Exercise goal
A bare number is the expected answer: the count of lines in the records that contain the word "Table".

Provided information
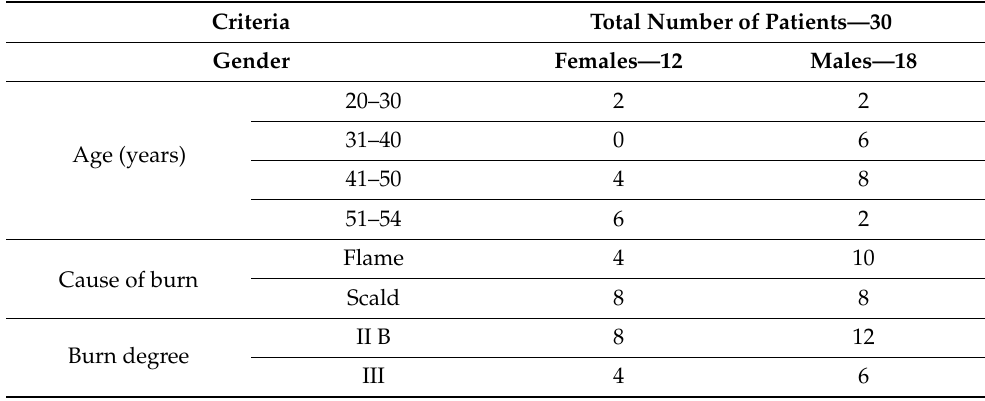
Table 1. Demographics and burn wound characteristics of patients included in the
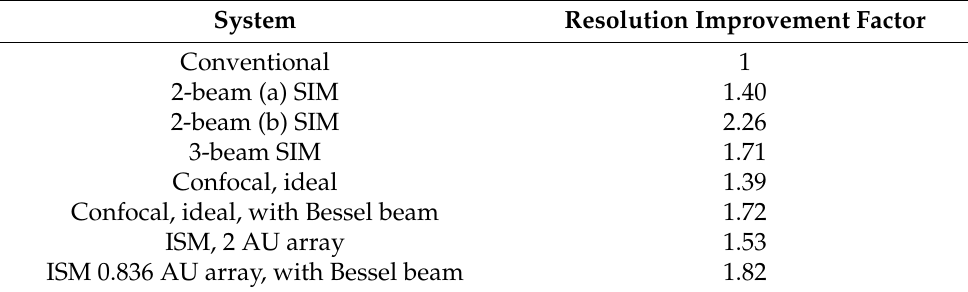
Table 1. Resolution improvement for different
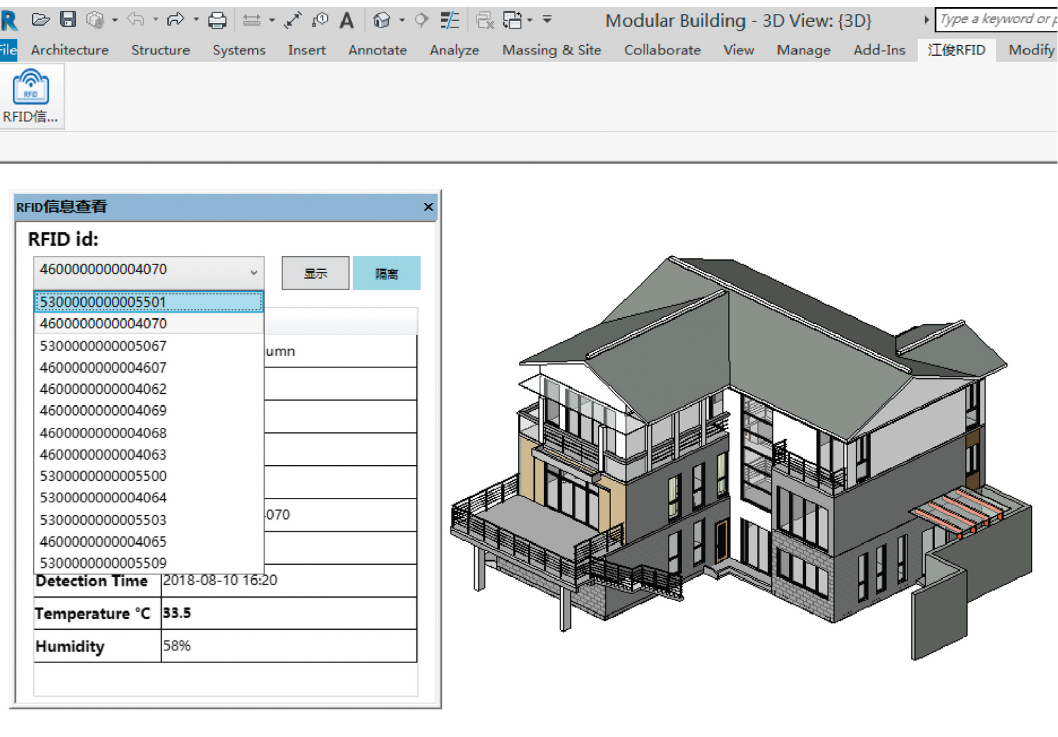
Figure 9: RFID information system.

--

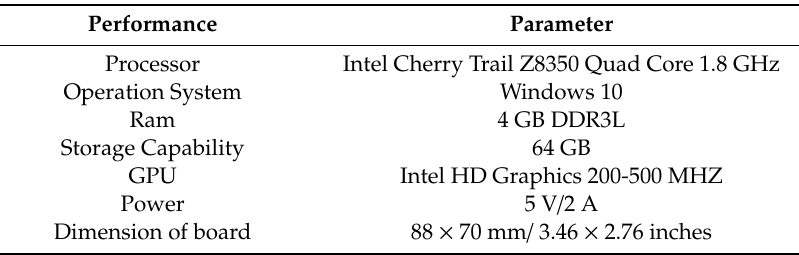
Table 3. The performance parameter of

Solution to this task
3